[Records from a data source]
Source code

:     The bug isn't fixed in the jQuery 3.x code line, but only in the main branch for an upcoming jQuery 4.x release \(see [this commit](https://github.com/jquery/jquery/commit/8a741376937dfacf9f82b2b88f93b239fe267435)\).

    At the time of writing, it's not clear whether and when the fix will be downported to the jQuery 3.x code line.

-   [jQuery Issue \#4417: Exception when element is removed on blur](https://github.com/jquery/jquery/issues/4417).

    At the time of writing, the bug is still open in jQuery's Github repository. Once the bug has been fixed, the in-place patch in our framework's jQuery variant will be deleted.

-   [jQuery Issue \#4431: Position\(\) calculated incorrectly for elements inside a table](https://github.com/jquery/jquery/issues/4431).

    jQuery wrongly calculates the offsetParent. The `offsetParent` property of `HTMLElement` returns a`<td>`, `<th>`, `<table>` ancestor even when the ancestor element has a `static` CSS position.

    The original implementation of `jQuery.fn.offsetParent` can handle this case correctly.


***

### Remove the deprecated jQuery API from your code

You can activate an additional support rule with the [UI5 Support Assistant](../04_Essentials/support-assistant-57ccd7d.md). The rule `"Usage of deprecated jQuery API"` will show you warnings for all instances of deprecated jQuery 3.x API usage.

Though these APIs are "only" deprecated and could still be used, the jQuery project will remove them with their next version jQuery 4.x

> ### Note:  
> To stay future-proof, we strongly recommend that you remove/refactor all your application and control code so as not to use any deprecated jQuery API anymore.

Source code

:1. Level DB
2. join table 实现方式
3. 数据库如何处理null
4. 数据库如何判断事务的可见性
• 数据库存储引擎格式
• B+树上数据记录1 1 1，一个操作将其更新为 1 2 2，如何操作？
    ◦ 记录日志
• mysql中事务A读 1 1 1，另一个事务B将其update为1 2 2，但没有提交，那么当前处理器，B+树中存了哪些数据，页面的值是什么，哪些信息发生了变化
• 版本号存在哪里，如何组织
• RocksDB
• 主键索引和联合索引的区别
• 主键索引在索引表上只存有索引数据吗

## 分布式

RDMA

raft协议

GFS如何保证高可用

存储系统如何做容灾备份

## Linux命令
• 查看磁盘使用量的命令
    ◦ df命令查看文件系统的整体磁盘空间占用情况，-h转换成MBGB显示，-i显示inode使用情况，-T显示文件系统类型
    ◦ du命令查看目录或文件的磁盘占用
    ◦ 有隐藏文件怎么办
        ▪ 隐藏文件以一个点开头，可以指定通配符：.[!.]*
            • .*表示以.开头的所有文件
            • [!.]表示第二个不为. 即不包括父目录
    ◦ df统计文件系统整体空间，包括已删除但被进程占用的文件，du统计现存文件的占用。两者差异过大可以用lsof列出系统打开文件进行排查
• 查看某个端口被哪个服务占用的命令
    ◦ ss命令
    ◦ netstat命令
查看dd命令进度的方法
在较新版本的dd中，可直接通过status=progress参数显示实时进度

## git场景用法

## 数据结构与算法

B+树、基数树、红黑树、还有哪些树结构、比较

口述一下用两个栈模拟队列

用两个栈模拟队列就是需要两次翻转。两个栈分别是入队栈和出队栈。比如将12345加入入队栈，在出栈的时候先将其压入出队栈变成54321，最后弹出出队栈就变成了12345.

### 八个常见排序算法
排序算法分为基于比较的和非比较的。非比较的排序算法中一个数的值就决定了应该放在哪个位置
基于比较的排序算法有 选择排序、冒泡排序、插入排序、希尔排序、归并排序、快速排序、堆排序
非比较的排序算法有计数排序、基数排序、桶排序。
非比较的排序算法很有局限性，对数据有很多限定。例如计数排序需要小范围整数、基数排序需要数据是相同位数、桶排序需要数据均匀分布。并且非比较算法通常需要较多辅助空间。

■ Requirement: Gather every line of the data above that contains the word "still". Case counts.

■ Expected answer:
    At the time of writing, the bug is still open in jQuery's Github repository. Once the bug has been fixed, the in-place patch in our framework's jQuery variant will be deleted.
Though these APIs are "only" deprecated and could still be used, the jQuery project will remove them with their next version jQuery 4.x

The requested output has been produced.